▶ Aangeleverde tekst
● ● ● ● ● ● ●

Neem het verhaal ‘Man’ over een bedelende man bij metrostation Weesperplein uit 1979. Deze bedelaar is een dikke man met een ‘iets te klein hoedje op’ waar Carmiggelt een uitgebreid gesprek mee houdt. De man wil een sigaret en even later vier gulden en levert daar een hele uitleg voor. Carmiggelt krijgt een mooi verhaal en uiteindelijk geeft Carmiggelt hem die vier gulden. Vergelijk deze man met de zwervers die zich vlak voor de ingang van AH in de Jodenbreestraat ophouden. Uitgeteerde, geestelijk ontheemde, sterk vervuilde wrakken, die in de tijd van Carmiggelt misschien in een inrichting zaten, die niet tot een coherent verhaal instaat zijn. Dit zijn niet de vrolijke dronkaards van vroeger.

● ● ● ● ● ● ●

▶ Aangeleverde gegevens

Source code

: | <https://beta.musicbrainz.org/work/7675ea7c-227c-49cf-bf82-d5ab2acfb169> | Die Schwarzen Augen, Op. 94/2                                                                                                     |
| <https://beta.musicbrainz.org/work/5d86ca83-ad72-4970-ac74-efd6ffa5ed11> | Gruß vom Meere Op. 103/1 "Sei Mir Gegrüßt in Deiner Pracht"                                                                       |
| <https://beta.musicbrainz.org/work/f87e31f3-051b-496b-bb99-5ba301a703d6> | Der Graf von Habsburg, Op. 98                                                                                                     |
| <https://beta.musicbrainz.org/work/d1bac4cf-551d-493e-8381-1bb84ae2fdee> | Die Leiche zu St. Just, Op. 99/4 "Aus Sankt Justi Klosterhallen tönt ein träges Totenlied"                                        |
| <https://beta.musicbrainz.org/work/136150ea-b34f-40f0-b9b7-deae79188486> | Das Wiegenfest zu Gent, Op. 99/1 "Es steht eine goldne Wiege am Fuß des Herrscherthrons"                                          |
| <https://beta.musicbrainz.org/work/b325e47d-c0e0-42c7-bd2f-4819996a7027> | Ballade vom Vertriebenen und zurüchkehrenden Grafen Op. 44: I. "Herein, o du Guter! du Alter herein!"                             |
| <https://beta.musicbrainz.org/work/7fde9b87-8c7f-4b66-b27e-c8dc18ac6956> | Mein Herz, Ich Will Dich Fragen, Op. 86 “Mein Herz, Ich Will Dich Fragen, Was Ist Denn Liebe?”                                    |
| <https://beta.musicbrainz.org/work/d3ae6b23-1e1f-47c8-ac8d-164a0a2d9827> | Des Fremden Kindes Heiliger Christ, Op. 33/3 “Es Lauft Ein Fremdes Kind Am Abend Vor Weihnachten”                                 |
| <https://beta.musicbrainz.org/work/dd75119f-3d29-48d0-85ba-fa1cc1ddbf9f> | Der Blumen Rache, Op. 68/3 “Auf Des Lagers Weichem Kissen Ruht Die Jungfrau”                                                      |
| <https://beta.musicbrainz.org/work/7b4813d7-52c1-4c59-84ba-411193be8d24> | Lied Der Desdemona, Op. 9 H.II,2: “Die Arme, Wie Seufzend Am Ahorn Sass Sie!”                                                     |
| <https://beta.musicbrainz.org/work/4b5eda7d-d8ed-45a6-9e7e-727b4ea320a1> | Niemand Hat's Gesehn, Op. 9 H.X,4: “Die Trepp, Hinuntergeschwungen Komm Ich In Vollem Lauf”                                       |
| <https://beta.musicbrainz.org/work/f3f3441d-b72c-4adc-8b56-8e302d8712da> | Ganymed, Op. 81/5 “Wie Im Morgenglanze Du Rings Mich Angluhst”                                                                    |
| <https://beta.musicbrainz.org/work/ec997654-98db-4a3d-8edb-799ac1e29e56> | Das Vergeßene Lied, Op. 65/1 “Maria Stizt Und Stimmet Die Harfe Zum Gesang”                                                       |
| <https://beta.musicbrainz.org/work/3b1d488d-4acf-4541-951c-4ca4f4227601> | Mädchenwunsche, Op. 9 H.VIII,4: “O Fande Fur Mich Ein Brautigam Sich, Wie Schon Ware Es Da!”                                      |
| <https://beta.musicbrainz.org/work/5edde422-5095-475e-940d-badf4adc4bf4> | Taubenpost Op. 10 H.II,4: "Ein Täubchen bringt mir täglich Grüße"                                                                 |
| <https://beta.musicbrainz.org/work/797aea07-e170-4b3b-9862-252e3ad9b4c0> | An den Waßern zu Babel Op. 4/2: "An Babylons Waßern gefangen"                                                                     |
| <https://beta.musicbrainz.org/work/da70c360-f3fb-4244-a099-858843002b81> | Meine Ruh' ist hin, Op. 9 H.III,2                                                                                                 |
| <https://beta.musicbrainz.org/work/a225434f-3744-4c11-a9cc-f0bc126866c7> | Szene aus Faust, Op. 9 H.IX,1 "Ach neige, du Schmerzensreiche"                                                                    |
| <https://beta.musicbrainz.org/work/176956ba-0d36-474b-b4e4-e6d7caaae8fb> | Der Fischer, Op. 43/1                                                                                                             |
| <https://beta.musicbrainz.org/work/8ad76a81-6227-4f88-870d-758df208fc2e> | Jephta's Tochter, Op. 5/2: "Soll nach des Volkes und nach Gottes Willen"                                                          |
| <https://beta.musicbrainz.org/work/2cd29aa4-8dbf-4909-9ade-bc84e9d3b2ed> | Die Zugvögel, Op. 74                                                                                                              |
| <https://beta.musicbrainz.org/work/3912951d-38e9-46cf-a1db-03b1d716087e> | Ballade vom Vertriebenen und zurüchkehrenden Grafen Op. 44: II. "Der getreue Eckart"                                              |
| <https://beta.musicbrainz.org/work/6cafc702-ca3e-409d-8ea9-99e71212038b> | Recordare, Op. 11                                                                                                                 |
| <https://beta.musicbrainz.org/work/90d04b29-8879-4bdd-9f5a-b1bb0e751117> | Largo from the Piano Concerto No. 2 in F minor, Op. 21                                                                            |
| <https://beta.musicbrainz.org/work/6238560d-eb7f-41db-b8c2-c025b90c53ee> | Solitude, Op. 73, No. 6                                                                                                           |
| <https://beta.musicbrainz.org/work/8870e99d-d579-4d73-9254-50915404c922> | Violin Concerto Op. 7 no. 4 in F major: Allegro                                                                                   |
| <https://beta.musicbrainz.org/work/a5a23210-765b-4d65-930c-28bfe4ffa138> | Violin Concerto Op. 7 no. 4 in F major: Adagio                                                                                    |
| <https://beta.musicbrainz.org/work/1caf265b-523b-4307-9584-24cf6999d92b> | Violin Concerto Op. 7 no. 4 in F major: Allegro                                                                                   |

● ● ● ● ● ● ●

▶ Wat gevraagd wordt
Geef bij elke bewering aan of die klopt met de aangeleverde tekst. Antwoord graag per bewering met ja of nee, gevolgd door een letterlijk citaat uit de aangeleverde tekst dat de doorslag geeft.
1. De bedelaar in het verhaal ‘Man’ bevindt zich bij metrostation Weesperplein.
2. Carmiggelt weigert de man uiteindelijk geld te geven.
3. De zwervers bij de AH in de Jodenbreestraat worden vrolijke dronkaards genoemd.

▶ Antwoord op opdracht
1. Ja: „een bedelende man bij metrostation Weesperplein uit 1979”
2. Nee: „uiteindelijk geeft Carmiggelt hem die vier gulden”
3. Nee: „Dit zijn niet de vrolijke dronkaards van vroeger.”